• **Collected material**
-*-*-

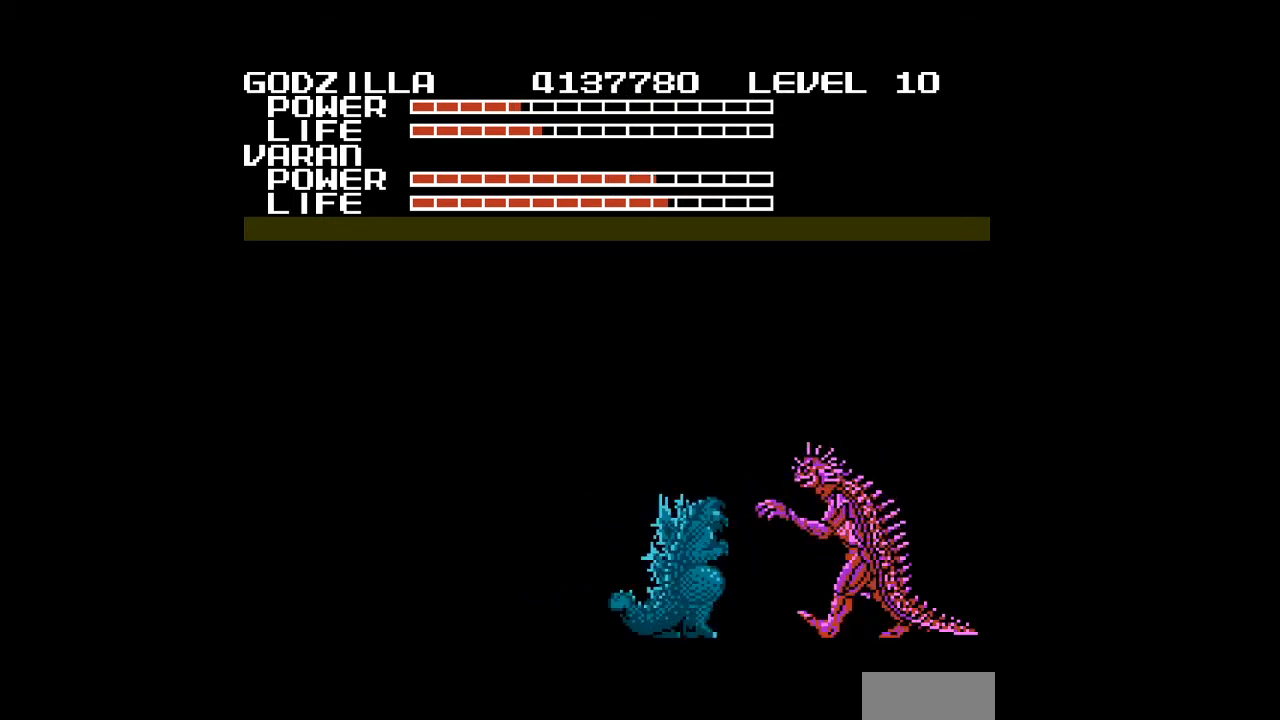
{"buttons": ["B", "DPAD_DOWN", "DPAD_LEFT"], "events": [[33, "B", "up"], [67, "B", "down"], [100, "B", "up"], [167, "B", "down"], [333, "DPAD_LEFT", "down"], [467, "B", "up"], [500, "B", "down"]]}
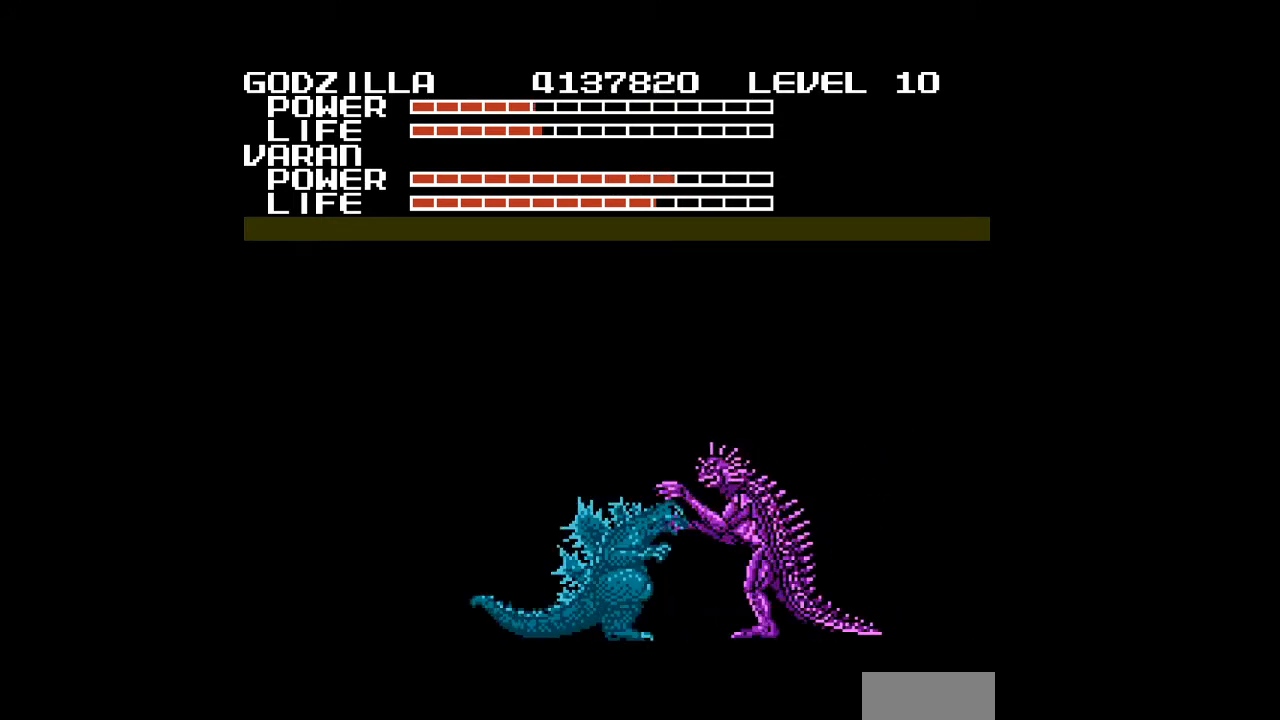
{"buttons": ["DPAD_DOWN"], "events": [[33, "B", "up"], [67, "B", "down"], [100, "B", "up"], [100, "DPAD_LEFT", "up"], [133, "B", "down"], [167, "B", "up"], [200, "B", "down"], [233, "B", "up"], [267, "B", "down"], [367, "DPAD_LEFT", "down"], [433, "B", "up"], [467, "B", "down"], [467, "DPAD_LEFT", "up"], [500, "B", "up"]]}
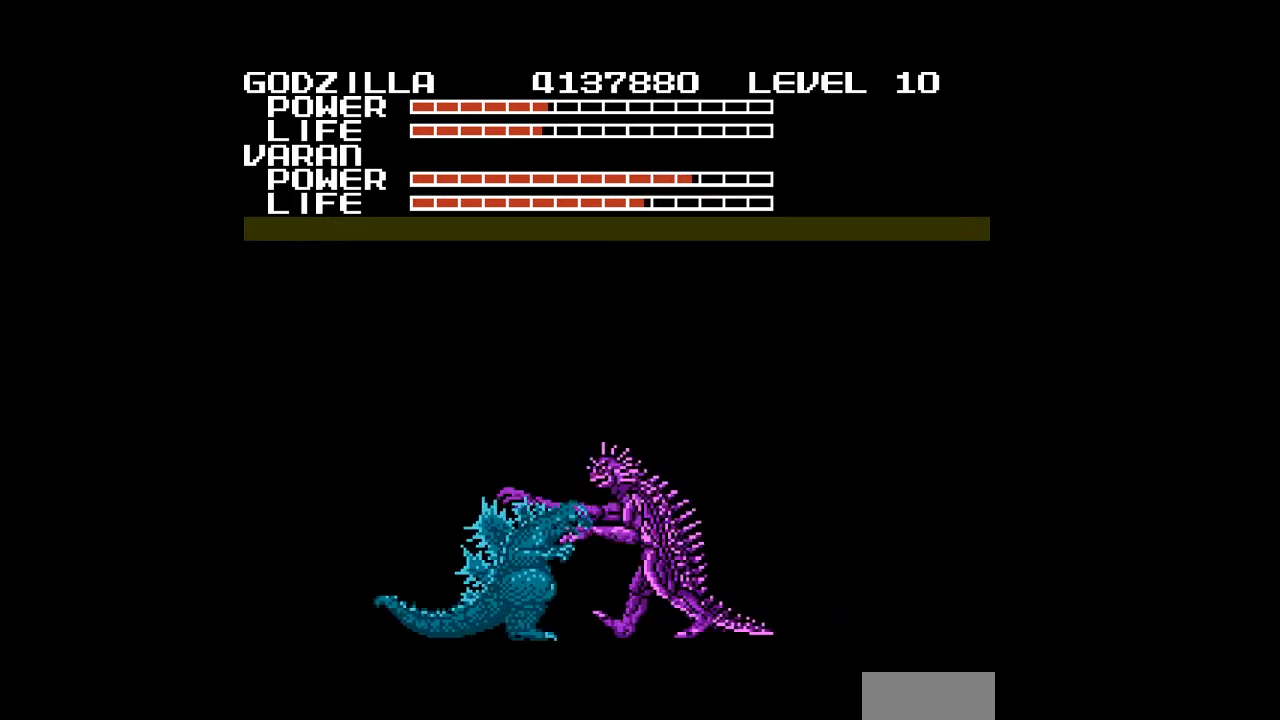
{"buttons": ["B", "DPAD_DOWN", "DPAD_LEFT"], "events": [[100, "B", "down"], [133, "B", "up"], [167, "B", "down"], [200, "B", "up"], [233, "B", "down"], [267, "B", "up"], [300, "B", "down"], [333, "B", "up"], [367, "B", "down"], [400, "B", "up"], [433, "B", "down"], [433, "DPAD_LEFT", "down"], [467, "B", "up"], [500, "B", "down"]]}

-*-*-

• **Task objective**
Please make an exact copy of the whole listing and leave out its pictures.

• **Your solution**
{"buttons": ["B", "DPAD_DOWN", "DPAD_LEFT"], "events": [[33, "B", "up"], [67, "B", "down"], [100, "B", "up"], [167, "B", "down"], [333, "DPAD_LEFT", "down"], [467, "B", "up"], [500, "B", "down"]]}
{"buttons": ["DPAD_DOWN"], "events": [[33, "B", "up"], [67, "B", "down"], [100, "B", "up"], [100, "DPAD_LEFT", "up"], [133, "B", "down"], [167, "B", "up"], [200, "B", "down"], [233, "B", "up"], [267, "B", "down"], [367, "DPAD_LEFT", "down"], [433, "B", "up"], [467, "B", "down"], [467, "DPAD_LEFT", "up"], [500, "B", "up"]]}
{"buttons": ["B", "DPAD_DOWN", "DPAD_LEFT"], "events": [[100, "B", "down"], [133, "B", "up"], [167, "B", "down"], [200, "B", "up"], [233, "B", "down"], [267, "B", "up"], [300, "B", "down"], [333, "B", "up"], [367, "B", "down"], [400, "B", "up"], [433, "B", "down"], [433, "DPAD_LEFT", "down"], [467, "B", "up"], [500, "B", "down"]]}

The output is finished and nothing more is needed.